Census released annual poverty numbers last week and the news was grim. As MetroTrends reported, poverty levels rose or stayed the same in three of the country’s four major regions. The South saw the only regional decline, but started from a much higher level. Child poverty rates increased in many states: 27 have rates above 20 percent, compared with just 14 states pre-recession. While the Hispanic poverty rate fell from 26.5 percent in 2010 to 25.3 percent in 2011, it is still much higher than the national average of 15 percent (a figure that translates to 46 million Americans in poverty).
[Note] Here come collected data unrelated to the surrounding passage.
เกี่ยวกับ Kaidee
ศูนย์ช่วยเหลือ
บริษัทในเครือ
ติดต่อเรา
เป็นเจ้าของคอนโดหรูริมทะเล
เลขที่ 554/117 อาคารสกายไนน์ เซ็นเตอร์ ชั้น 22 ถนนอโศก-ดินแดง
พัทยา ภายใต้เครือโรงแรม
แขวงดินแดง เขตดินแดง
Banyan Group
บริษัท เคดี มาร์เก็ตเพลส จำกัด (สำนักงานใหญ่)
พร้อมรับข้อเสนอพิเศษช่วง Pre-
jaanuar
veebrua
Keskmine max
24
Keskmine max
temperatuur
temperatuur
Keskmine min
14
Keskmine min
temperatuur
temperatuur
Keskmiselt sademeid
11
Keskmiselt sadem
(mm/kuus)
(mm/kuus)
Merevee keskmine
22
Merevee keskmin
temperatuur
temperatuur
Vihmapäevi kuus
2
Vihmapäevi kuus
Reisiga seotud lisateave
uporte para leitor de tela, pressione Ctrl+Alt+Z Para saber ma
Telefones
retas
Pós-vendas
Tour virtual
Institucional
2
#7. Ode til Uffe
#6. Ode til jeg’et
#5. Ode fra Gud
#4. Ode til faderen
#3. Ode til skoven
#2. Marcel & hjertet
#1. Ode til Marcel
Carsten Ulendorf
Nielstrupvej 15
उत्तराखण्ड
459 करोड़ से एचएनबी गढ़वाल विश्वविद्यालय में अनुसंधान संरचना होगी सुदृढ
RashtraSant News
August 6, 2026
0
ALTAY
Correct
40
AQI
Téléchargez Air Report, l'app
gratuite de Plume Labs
As the Washington Post reports, the District of Columbia’s trends largely mirrored those of the nation. From 2010 to 2011, poverty rates stayed flat even while median household incomes increased by $9,000 over five years. The Post also reported that District poverty rates (18 percent) and child poverty rates (30 percent) are high both by historic standards and compared with the national rates.
With District poverty largely unchanged, MetroTrends’ Poverty by Race interactive map still tells an important story about the geographic concentration of poverty in the nation’s capital. Each dot in the map represents 80 people living below poverty. The dots are colored according to race, and the slider compares figures from 1990, 2000, and 2005-2009. Change the zoom level to see the District, the Beltway area, or the whole Metro region. Where is poverty concentrated? Which people are most affected? How has the picture changed in 20 years? What is your neighborhood’s story?